Please return the lines of the material below as they appear, leaving out the pictures.

### SOURCE DATA ###

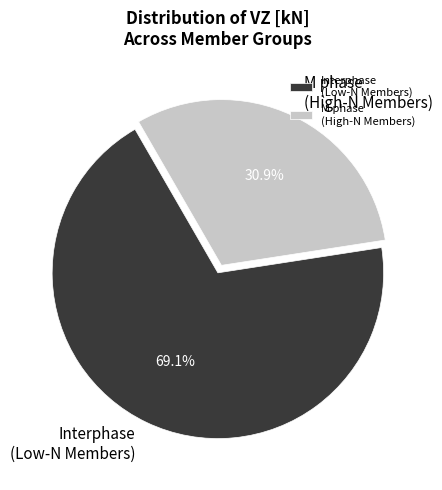

Does M phase (High-N Members) represent more than half of the total?

No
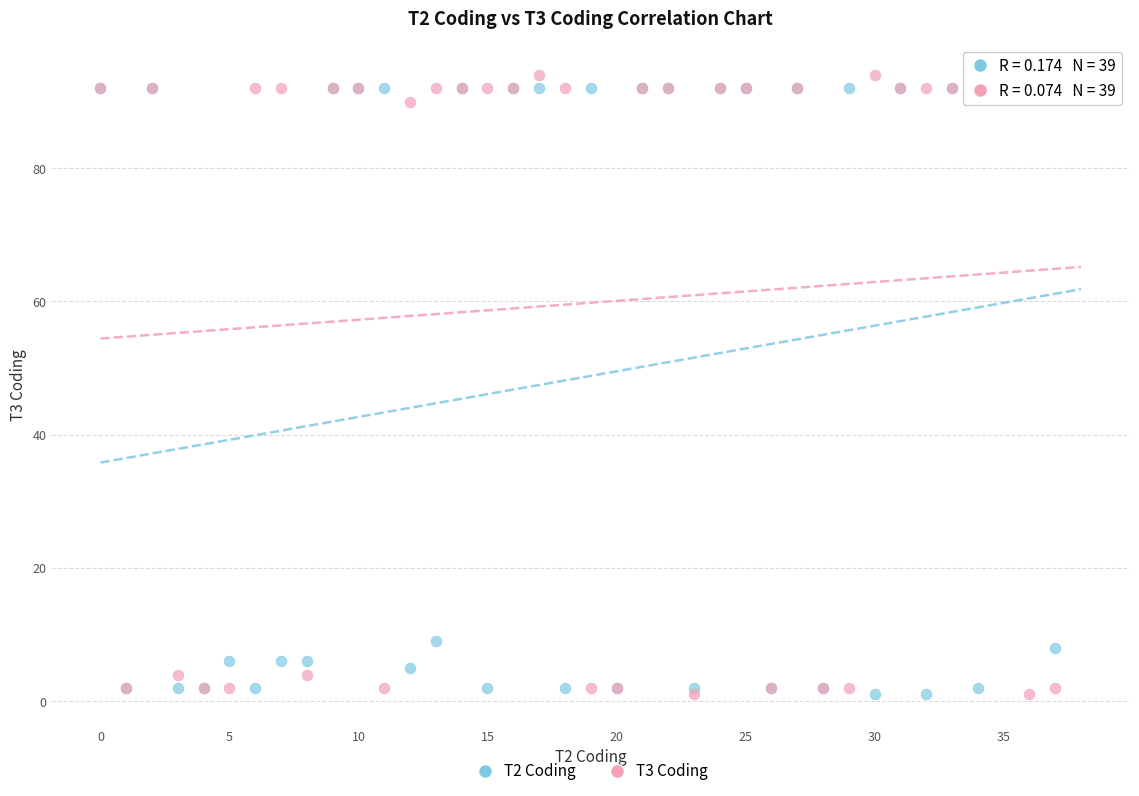

Which series contains the highest Y value?

T3 Coding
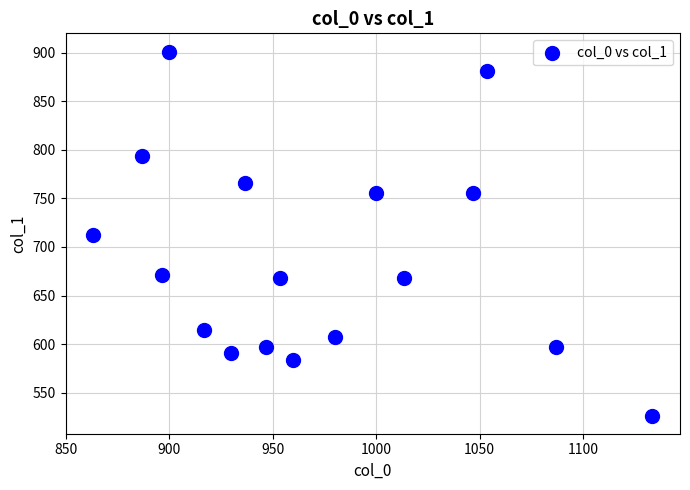

What is the range of Y values (max minus min)?

374.6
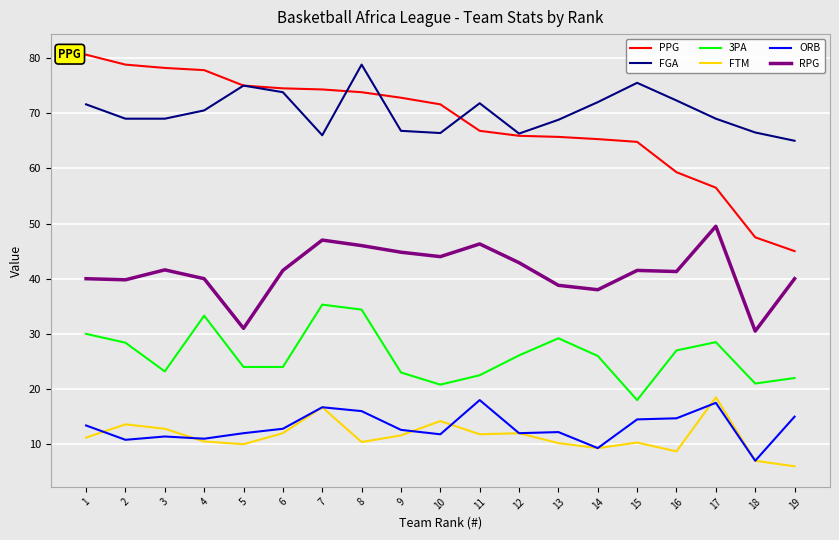

What is the maximum value shown in the chart?

80.6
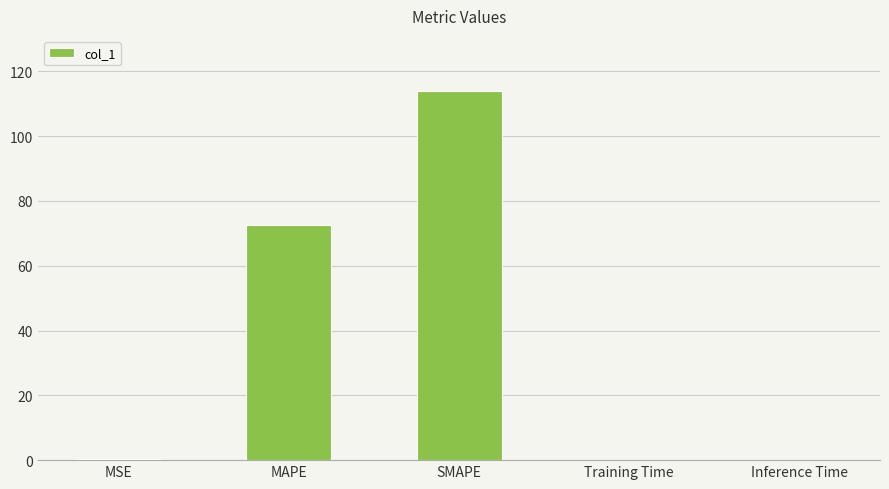

What is the greatest value displayed?

113.9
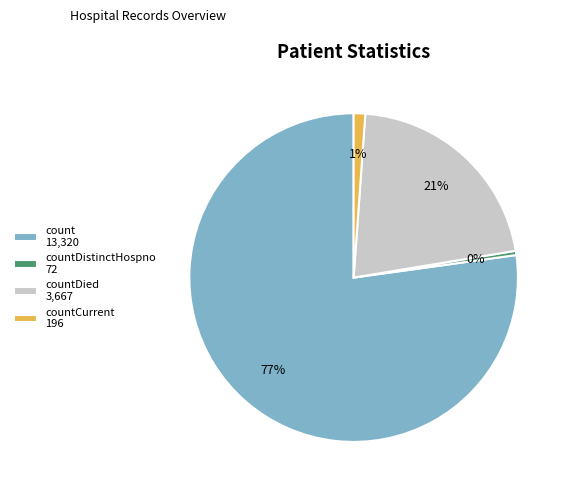

Is there any slice that represents more than half of the pie?

Yes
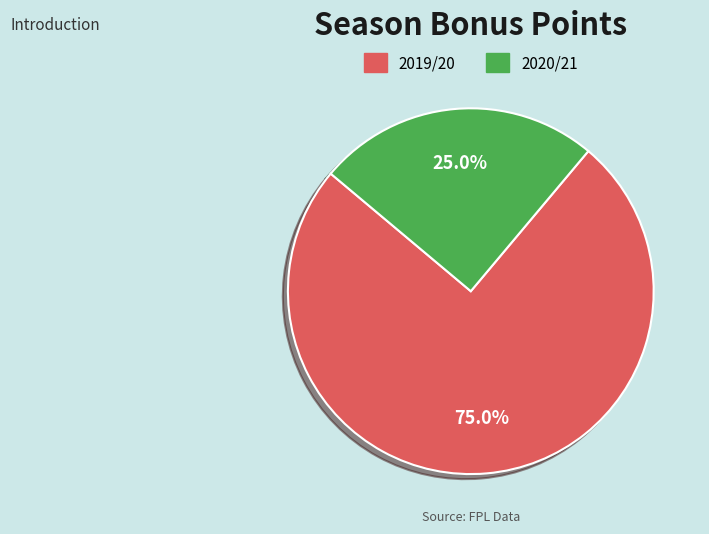

Is there any slice that represents more than half of the pie?

Yes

###

RESPONSE TO THIS EXERCISE:
Does M phase (High-N Members) represent more than half of the total?

No

Which series contains the highest Y value?

T3 Coding

What is the range of Y values (max minus min)?

374.6

What is the maximum value shown in the chart?

80.6

What is the greatest value displayed?

113.9

Is there any slice that represents more than half of the pie?

Yes

Is there any slice that represents more than half of the pie?

Yes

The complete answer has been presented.